**Data excerpts**
■ ■ ■

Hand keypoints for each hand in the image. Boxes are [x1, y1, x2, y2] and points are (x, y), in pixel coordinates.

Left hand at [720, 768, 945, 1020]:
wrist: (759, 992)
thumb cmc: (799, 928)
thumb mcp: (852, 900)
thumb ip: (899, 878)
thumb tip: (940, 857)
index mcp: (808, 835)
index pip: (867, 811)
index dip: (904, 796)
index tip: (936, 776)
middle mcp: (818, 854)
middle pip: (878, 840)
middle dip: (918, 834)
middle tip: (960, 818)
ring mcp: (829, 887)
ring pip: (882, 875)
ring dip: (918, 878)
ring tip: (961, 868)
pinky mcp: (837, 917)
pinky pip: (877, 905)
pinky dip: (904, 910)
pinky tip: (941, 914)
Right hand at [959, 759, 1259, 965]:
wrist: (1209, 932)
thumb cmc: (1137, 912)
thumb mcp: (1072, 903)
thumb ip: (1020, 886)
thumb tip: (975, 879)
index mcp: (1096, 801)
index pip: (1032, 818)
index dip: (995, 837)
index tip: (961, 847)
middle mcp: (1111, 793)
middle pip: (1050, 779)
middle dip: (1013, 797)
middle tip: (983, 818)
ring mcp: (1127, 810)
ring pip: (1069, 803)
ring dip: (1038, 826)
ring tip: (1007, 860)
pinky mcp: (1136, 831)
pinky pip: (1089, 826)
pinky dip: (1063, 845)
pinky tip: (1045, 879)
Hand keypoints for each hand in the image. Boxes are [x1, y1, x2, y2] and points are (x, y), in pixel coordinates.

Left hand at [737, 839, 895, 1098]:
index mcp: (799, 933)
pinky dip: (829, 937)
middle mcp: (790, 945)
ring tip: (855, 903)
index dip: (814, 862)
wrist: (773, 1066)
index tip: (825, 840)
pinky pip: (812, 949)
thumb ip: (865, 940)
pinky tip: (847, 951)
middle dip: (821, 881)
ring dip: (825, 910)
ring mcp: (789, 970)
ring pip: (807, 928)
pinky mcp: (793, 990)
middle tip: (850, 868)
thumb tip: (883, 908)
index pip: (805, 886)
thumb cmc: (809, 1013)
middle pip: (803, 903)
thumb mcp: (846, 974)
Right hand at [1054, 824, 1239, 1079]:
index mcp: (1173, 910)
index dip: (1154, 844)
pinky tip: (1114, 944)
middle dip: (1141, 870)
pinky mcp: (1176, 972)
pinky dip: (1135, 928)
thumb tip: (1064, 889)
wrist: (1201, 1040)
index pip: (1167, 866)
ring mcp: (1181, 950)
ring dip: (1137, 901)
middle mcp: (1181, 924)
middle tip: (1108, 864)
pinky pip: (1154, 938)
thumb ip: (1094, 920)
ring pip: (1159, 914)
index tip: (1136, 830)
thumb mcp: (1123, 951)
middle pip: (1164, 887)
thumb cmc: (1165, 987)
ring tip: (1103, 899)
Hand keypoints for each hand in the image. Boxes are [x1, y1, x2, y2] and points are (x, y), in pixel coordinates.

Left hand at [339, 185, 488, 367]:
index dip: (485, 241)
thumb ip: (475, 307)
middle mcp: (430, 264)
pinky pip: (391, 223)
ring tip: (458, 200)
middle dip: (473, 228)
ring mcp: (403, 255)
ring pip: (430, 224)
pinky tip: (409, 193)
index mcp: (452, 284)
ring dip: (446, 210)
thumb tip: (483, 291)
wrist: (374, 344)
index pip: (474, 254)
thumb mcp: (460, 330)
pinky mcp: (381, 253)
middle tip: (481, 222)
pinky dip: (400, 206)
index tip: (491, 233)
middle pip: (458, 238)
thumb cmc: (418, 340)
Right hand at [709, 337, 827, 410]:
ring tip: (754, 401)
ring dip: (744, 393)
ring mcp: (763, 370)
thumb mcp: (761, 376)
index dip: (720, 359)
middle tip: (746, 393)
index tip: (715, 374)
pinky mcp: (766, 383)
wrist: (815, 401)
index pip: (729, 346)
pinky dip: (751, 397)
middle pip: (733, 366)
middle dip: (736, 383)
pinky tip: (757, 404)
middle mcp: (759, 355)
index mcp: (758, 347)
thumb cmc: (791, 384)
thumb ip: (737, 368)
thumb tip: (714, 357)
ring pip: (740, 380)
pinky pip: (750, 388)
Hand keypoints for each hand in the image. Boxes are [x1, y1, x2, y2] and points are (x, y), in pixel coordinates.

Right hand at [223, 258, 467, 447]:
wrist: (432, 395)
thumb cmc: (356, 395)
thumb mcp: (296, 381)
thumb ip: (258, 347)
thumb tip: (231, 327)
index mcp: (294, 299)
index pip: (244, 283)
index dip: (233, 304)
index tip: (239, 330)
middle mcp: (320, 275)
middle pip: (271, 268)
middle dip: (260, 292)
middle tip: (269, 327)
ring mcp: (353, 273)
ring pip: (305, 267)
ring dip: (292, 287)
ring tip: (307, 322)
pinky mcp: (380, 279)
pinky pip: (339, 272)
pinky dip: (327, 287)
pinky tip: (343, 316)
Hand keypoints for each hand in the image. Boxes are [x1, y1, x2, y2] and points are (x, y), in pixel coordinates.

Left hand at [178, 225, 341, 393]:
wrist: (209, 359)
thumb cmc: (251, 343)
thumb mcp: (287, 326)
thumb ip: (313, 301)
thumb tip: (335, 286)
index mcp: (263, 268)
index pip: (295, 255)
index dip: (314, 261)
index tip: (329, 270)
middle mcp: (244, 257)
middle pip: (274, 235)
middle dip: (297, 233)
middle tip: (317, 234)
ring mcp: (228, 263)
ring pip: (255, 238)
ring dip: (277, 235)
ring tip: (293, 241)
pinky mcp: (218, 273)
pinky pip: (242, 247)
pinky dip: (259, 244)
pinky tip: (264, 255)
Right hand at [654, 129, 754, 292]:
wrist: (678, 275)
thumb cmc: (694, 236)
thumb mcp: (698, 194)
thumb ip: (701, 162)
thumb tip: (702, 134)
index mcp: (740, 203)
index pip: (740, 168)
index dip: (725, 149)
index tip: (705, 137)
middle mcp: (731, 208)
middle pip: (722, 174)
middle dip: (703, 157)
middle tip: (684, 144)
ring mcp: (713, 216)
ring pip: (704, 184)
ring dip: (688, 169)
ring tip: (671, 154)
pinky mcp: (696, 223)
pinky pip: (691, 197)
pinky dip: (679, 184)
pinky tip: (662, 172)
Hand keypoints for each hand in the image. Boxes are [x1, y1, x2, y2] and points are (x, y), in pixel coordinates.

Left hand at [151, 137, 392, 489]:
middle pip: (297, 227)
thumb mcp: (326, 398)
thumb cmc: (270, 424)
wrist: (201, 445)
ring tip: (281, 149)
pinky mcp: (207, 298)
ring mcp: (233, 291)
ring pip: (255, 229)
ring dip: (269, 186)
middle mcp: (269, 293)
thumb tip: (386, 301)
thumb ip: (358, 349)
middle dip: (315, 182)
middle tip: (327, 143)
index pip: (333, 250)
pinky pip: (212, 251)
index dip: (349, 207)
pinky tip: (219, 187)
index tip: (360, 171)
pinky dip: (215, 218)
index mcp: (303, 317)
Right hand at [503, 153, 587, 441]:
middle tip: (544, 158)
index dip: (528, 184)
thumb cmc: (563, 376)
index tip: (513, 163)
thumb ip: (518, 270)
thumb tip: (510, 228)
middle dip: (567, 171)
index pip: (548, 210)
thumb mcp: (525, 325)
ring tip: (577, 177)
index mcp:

■ ■ ■

**Your objective**
Copy down every line of the entries containing the word "wrist".

**Output for this task**
wrist: (759, 992)
wrist: (1209, 932)
wrist: (773, 1066)
wrist: (1201, 1040)
wrist: (374, 344)
wrist: (815, 401)
wrist: (432, 395)
wrist: (209, 359)
wrist: (678, 275)
wrist: (201, 445)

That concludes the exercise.